After this epiphany, Smithson--who concluded that "a great artist can make art by simply casting a glance"--began making work that engaged with the perception of the landscape and its representation, coining the term "site" for a place where art cannot be separated from its context. Some of his work, like his Yucatan Mirror Displacements (1969), where he placed mirrors in a series of nine natural settings, or Glue Pour (1969), where he ran a barrel of glue down a dirt slope in Vancouver, were temporary pieces captured in photographs. Other works, his "nonsites," took part of a landscape into the gallery, using it as a conduit to beam the viewer out to the actual site--with "nonsite" being a punning reference to the fact that viewers cannot actually "sight" the original. For instance, A Nonsite, Franklin, New Jersey (1968) consists of wooden boxes of limestone gathered at the Franklin Furnace mines together with an aerial photograph of the mines. Smithson called all of these pieces "earthworks," after Aldiss' book.
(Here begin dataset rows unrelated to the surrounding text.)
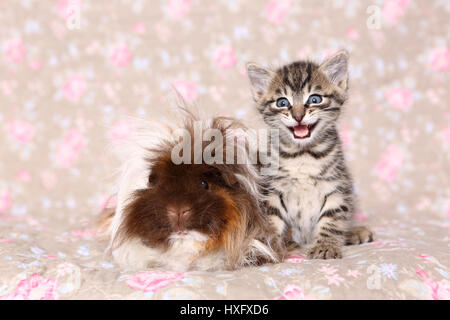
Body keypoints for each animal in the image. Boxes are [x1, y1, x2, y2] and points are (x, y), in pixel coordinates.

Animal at [246, 50, 372, 260]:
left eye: (315, 99)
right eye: (282, 102)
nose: (298, 116)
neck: (302, 155)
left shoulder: (337, 185)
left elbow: (332, 219)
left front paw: (326, 246)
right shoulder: (272, 189)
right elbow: (270, 220)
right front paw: (266, 247)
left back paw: (355, 232)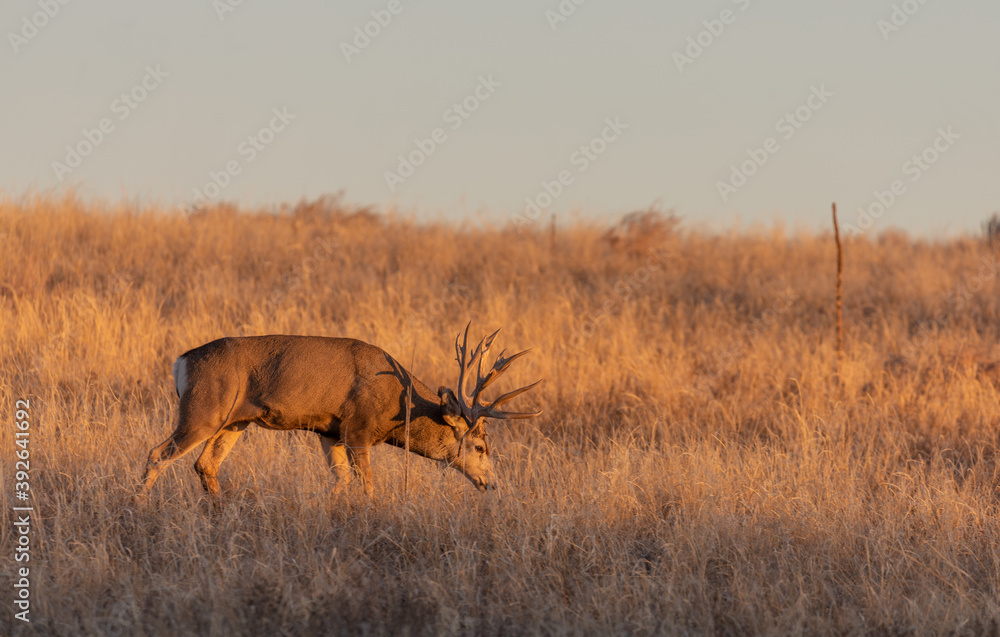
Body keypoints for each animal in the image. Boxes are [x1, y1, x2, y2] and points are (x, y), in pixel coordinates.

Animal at [139, 324, 541, 499]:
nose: (491, 483)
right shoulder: (358, 429)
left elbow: (341, 480)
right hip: (202, 410)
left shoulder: (329, 432)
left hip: (234, 421)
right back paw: (138, 509)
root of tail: (182, 360)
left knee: (205, 465)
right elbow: (368, 484)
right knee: (157, 453)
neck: (398, 403)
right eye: (480, 447)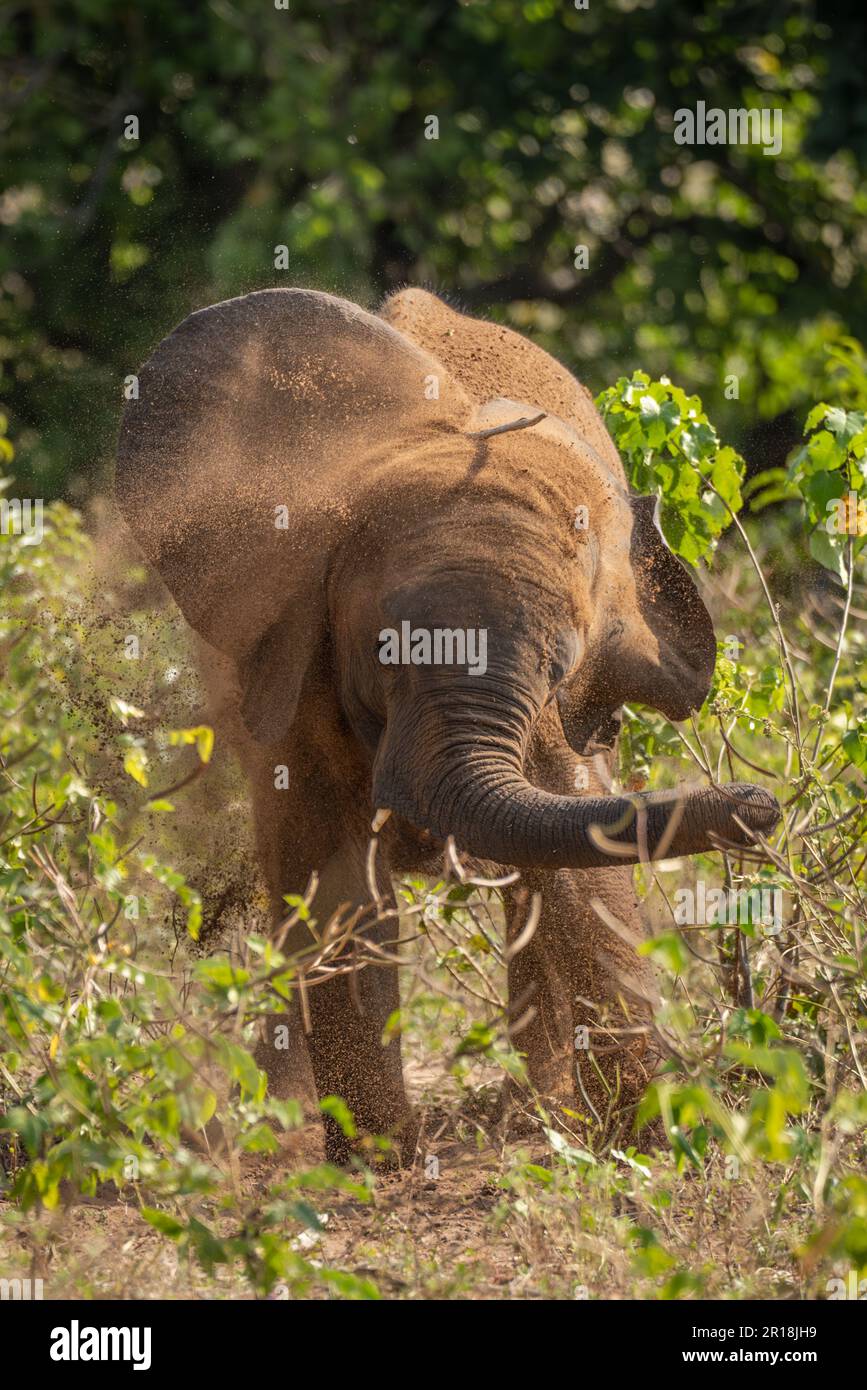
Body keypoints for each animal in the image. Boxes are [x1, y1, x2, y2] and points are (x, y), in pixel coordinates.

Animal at [115, 286, 779, 1163]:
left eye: (559, 667)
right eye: (384, 650)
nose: (761, 806)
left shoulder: (555, 718)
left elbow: (580, 862)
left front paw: (638, 1141)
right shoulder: (294, 647)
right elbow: (332, 879)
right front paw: (378, 1161)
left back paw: (547, 1109)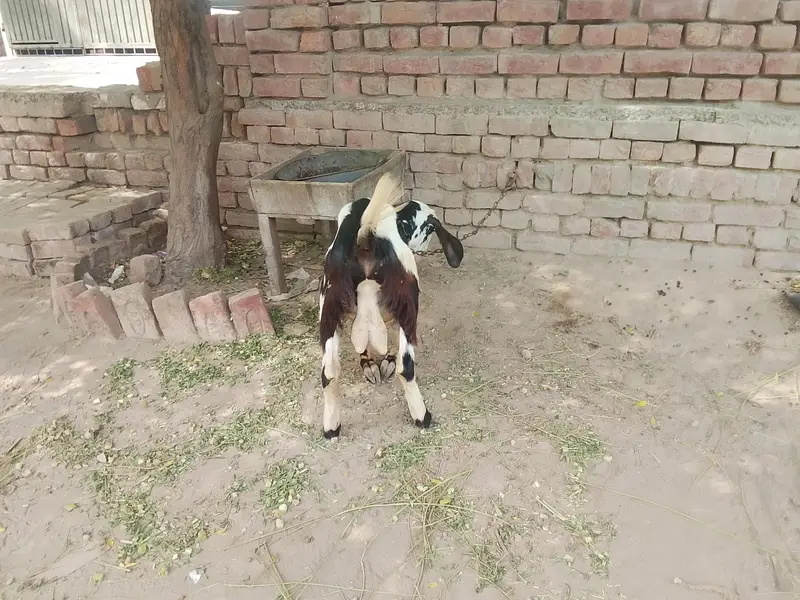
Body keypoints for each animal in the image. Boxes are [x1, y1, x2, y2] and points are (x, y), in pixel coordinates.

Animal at [318, 172, 464, 439]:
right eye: (429, 229)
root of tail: (365, 236)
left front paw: (370, 365)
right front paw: (385, 361)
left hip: (328, 306)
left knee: (329, 372)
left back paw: (331, 427)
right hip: (408, 301)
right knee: (406, 368)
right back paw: (422, 416)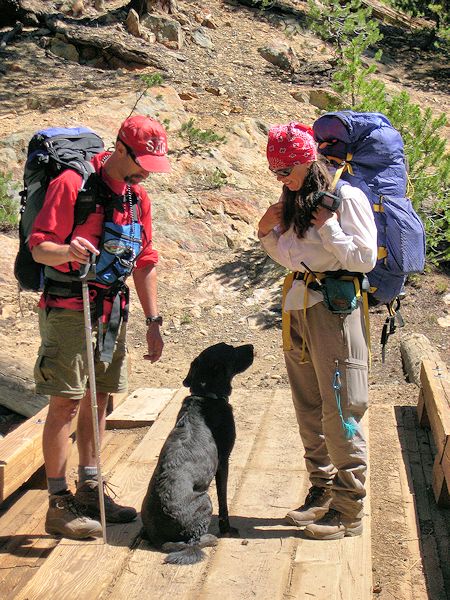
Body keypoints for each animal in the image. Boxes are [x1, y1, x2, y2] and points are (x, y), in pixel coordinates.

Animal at [141, 342, 253, 564]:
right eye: (232, 350)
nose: (252, 346)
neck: (205, 394)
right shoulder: (223, 461)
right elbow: (223, 501)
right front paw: (226, 529)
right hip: (205, 501)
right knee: (195, 541)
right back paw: (211, 538)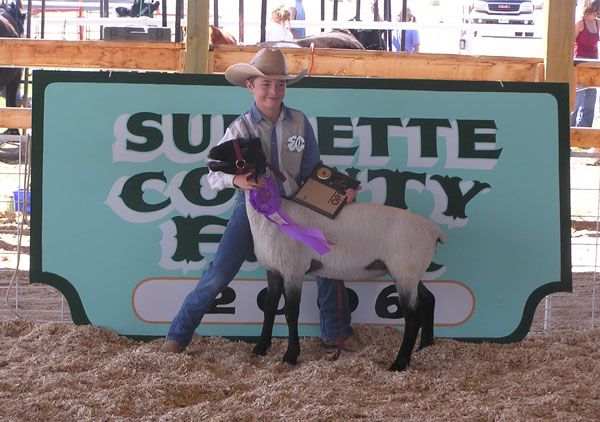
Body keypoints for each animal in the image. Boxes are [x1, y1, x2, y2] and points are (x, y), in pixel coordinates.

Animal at [206, 138, 446, 370]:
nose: (211, 152)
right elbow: (269, 308)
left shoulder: (293, 270)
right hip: (411, 272)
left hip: (404, 271)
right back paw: (426, 345)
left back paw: (400, 362)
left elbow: (290, 312)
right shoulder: (273, 270)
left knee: (412, 316)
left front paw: (291, 356)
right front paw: (260, 348)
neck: (271, 218)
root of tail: (434, 230)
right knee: (429, 299)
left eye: (245, 145)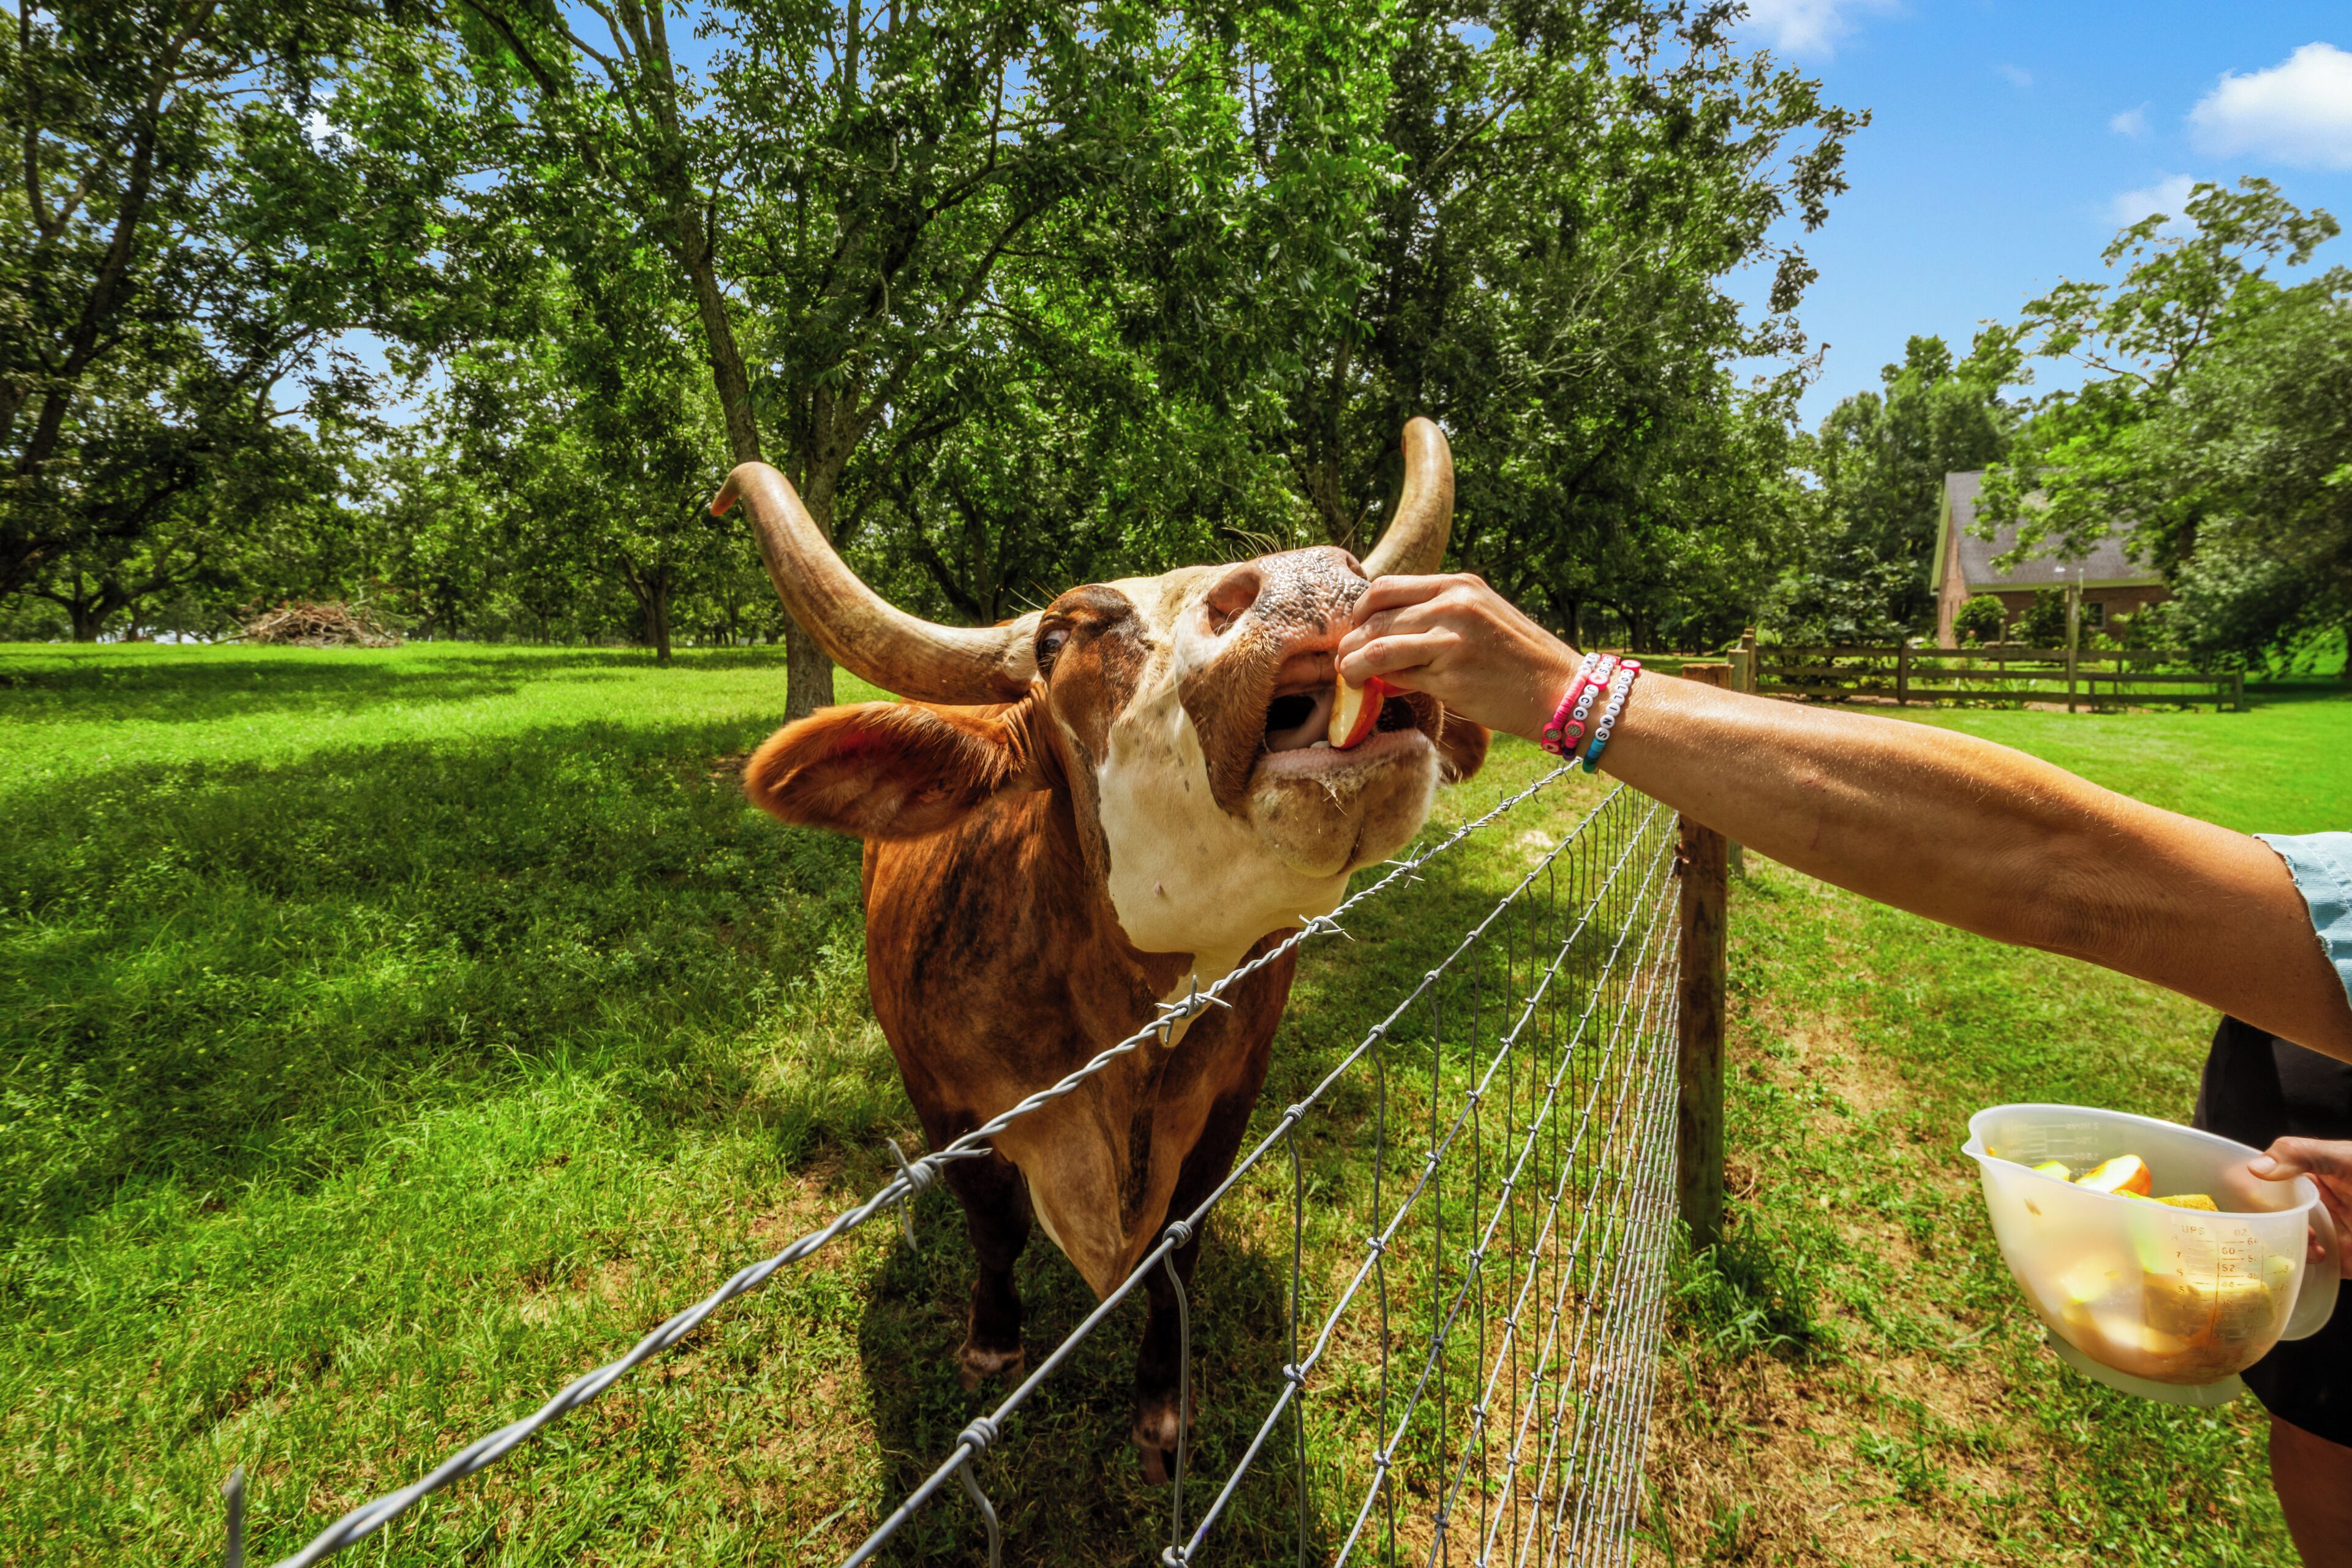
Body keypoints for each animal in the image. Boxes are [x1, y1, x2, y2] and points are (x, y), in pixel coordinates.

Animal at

Constantly sketching and planning more ambitious earthworks that could be permanently installed in a landscape, Smithson traveled widely to scout possible sites, often with his wife Nancy Holt, also an important Land Artist. Visiting Utah, he found the site for Spiral Jetty when he came across a stretch of the Great Salt Lake where the water was colored dark pink (as a result of algae) and was drawn to the otherworldly, Martian color. Smithson hired two dump trucks to lay 6,650 tons of black basalt and earth into the water, creating a raised bank that stretched into the lake in a coiled shape inspired by the Great Serpent Mount, a Pre-Columbian indian monument in Ohio. While the 1970 piece was meant to be concealed and revealed as the water level rose and fell, an abundance of water kept it almost entirely submerged until a drought reduced the lake in 1999. The masterpiece, now overseen by the Dia Art Foundation, is visible today, though at the mercy of erosion and potential oil drilling nearby.
After completing other permanent works, including Parially Buried Woodshed (1970) at Kent State University and Broken Circle (1971) in Emmend, Holland, Smithson was flying in a small aircraft in 1973 to survey the site for Amarillo Ramp in Texas when the plane crashed, killing him at age 35. An appreciation in Artforum mourned that "Smithson died in the midst of a meditation on nature and art as original as any since Cezanne." Since then several of Smithson's works were executed posthumously under the supervision of Holt, who runs his estate--Amarillo Ramp was completed in 1973, and in 2005, as part of a retrospective at the Whitney, his plan to have a floating island towed around Manhattan by a tugboat was realized.